● ACTION ITEM:
Please restate word for word, and with nothing added, the lines that run from the one holding "A pending sale" to the end of the entries below.

● Collected data:
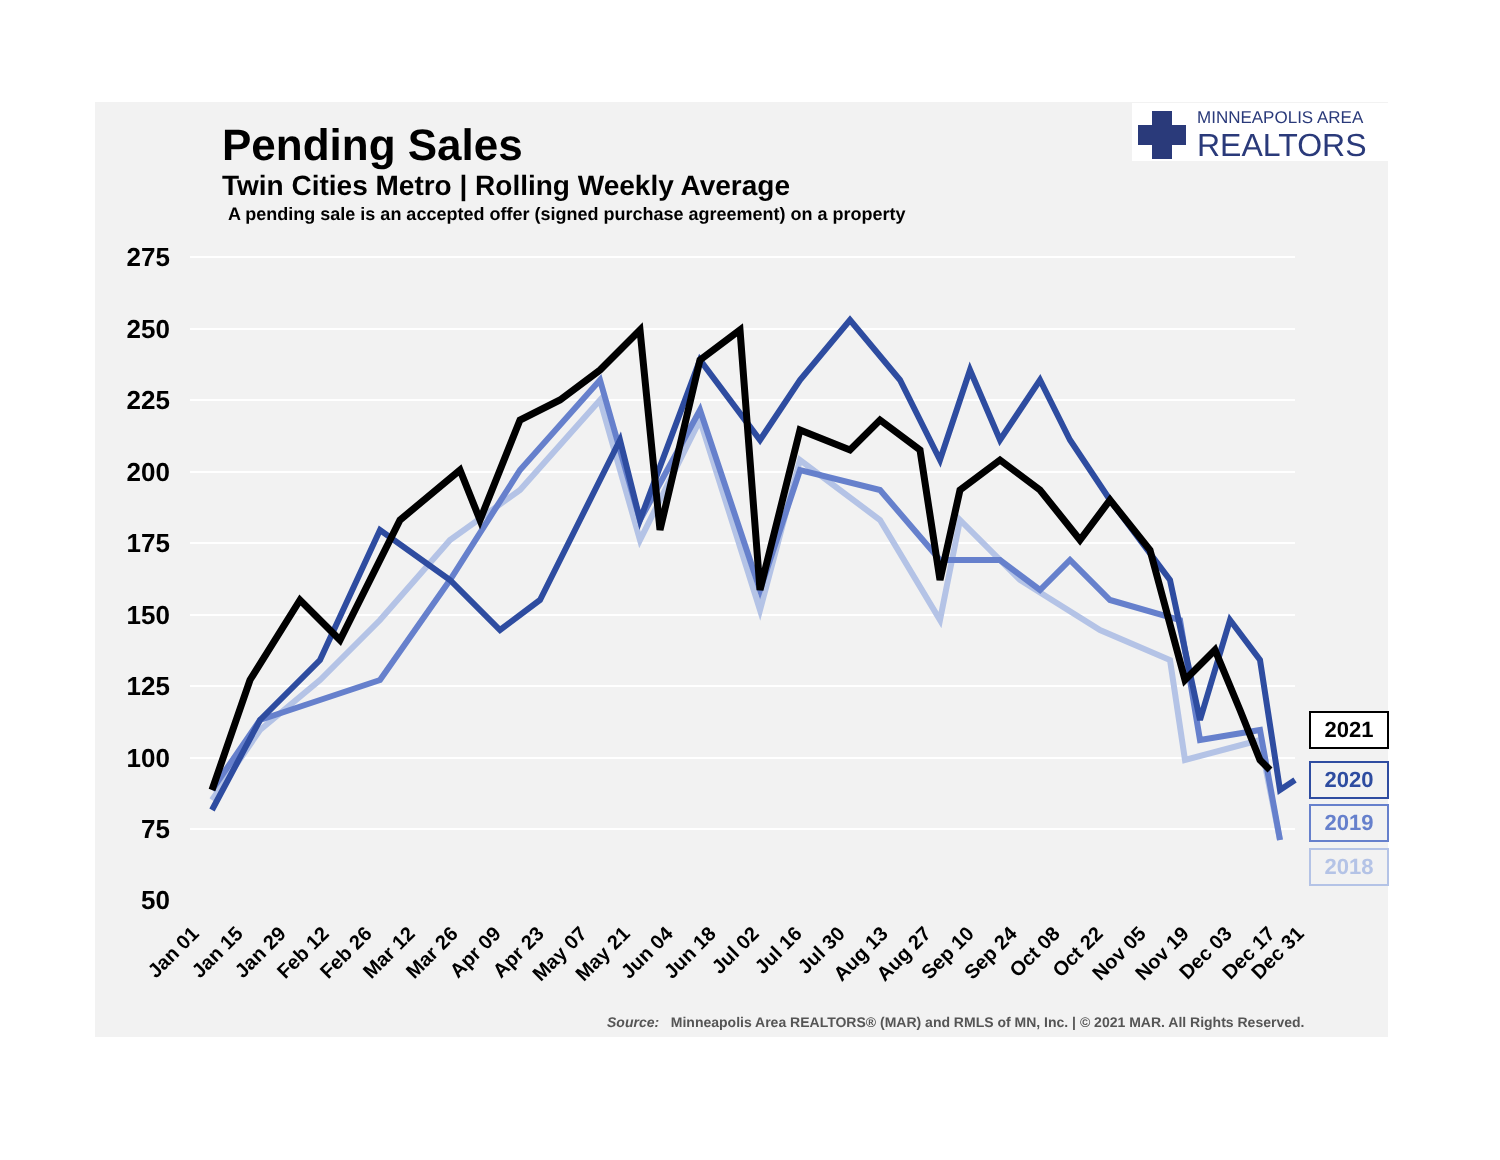Pending Sales
Twin Cities Metro | Rolling Weekly Average
A pending sale is an accepted offer (signed purchase agreement) on a property
MINNEAPOLIS AREA
REALTORS
275
250
225
200
175
150
125
100
75
50
Jan 01
Jan 15
Jan 29
Feb 12
Feb 26
Mar 12
Mar 26
Apr 09
Apr 23
May 07
May 21
Jun 04
Jun 18
Jul 02
Jul 16
Jul 30
Aug 13
Aug 27
Sep 10
Sep 24
Oct 08
Oct 22
Nov 05
Nov 19
Dec 03
Dec 17
Dec 31
2021
2020
2019
2018
Source: Minneapolis Area REALTORS® (MAR) and RMLS of MN, Inc. | © 2021 MAR. All Rights Reserved.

● SOLUTION:
A pending sale is an accepted offer (signed purchase agreement) on a property
MINNEAPOLIS AREA
REALTORS
275
250
225
200
175
150
125
100
75
50
Jan 01
Jan 15
Jan 29
Feb 12
Feb 26
Mar 12
Mar 26
Apr 09
Apr 23
May 07
May 21
Jun 04
Jun 18
Jul 02
Jul 16
Jul 30
Aug 13
Aug 27
Sep 10
Sep 24
Oct 08
Oct 22
Nov 05
Nov 19
Dec 03
Dec 17
Dec 31
2021
2020
2019
2018
Source: Minneapolis Area REALTORS® (MAR) and RMLS of MN, Inc. | © 2021 MAR. All Rights Reserved.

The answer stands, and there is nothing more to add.